### PROMPT
When you reach the line that contains "right elbow: (739, 316)" in the data below, start reproducing lines exactly, and stop after the line that contains "left knee: (580, 345)".
== INFORMATION ==
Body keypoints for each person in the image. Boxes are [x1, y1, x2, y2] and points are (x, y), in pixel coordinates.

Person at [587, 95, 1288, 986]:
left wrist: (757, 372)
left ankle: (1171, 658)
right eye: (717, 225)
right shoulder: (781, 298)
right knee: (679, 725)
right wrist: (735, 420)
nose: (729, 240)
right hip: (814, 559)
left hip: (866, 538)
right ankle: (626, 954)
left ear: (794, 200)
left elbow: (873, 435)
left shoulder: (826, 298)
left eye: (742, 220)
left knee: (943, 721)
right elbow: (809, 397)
===
== INFORMATION ==
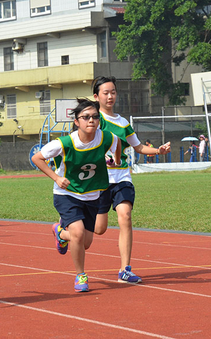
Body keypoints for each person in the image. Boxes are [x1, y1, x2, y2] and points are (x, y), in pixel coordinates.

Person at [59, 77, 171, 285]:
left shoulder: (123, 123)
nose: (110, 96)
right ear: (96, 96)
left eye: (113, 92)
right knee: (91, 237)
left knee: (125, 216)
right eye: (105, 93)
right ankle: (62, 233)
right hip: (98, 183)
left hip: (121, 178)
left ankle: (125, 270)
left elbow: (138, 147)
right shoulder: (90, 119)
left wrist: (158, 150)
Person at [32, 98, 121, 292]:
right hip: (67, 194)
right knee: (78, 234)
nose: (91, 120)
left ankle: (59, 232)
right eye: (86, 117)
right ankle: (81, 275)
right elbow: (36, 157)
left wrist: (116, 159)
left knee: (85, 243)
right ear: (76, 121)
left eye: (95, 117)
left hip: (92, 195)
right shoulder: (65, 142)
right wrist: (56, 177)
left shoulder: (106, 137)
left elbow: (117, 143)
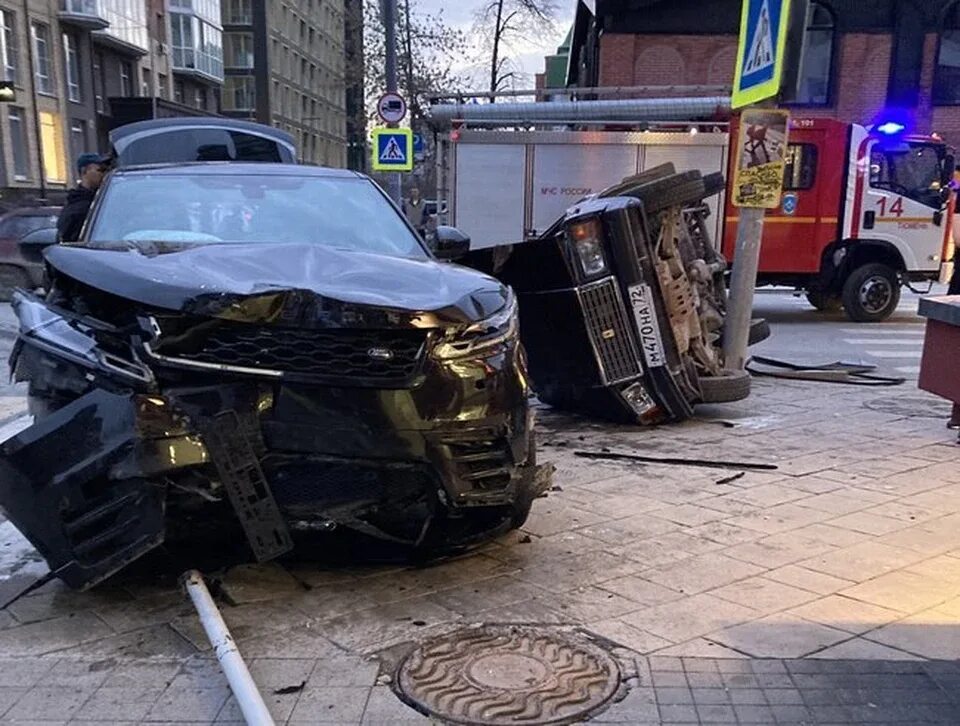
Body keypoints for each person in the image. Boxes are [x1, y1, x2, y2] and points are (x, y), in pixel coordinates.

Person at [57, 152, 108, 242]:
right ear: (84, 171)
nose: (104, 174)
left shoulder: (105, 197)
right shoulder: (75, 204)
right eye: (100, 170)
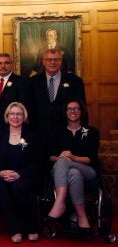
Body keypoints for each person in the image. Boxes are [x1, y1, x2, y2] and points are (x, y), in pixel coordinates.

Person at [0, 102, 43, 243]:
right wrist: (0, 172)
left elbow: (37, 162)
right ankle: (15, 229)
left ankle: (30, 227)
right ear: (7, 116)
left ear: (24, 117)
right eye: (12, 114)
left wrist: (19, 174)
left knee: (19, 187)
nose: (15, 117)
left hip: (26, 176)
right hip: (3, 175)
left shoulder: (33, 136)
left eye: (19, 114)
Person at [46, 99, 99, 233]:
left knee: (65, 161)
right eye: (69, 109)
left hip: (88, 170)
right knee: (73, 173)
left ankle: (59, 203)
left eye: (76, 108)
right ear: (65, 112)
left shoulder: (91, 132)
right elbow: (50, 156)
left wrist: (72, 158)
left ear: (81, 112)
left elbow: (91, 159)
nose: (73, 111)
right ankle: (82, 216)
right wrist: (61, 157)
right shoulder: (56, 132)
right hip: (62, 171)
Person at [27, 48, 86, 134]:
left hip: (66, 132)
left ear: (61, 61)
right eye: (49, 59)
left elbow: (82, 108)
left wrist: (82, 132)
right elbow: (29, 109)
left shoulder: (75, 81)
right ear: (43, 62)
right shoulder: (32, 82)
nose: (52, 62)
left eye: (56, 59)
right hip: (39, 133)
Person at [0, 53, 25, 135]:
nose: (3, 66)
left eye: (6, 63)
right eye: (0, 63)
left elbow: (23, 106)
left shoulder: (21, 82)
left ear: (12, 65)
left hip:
===
== INFORMATION ==
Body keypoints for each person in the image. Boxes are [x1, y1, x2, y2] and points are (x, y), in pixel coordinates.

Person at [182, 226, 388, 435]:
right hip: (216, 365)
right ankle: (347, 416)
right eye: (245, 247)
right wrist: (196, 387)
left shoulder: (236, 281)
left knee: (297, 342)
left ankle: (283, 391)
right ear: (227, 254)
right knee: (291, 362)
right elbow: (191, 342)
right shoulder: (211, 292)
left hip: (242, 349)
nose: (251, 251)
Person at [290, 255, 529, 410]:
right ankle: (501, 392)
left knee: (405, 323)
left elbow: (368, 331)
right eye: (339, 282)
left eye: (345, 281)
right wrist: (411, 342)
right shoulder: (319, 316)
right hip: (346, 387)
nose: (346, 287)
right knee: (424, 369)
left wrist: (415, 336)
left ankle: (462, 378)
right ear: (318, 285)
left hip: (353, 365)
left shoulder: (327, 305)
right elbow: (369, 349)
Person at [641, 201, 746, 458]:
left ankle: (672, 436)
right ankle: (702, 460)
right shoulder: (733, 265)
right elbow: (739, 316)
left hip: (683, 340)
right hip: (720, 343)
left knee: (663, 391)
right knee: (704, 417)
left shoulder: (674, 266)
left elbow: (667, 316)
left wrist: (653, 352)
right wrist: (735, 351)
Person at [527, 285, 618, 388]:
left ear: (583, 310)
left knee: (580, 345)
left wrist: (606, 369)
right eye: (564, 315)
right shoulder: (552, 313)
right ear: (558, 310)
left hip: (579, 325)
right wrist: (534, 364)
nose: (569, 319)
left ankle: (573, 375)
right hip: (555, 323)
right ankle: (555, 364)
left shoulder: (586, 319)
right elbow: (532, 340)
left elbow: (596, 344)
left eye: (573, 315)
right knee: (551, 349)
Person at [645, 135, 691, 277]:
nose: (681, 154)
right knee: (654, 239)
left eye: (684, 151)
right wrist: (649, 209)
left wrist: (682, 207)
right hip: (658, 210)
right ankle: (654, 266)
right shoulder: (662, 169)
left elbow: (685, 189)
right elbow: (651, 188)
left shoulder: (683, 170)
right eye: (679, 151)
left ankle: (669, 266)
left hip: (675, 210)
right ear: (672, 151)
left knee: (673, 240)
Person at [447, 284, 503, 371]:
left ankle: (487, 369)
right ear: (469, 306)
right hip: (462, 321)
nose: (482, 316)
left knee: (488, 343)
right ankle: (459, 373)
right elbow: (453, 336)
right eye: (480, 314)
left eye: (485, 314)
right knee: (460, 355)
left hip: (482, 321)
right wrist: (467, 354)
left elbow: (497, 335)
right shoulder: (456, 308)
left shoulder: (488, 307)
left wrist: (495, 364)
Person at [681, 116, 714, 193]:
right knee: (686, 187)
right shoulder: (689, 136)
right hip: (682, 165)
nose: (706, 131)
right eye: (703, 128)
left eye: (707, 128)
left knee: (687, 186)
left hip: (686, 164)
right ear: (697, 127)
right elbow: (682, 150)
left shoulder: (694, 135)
===
### ANSWER
right elbow: (739, 316)
left hip: (683, 340)
right hip: (720, 343)
left knee: (663, 391)
right knee: (704, 417)
left shoulder: (674, 266)
left elbow: (667, 316)
left wrist: (653, 352)
right wrist: (735, 351)
Person at [527, 285, 618, 388]:
left ear: (583, 310)
left knee: (580, 345)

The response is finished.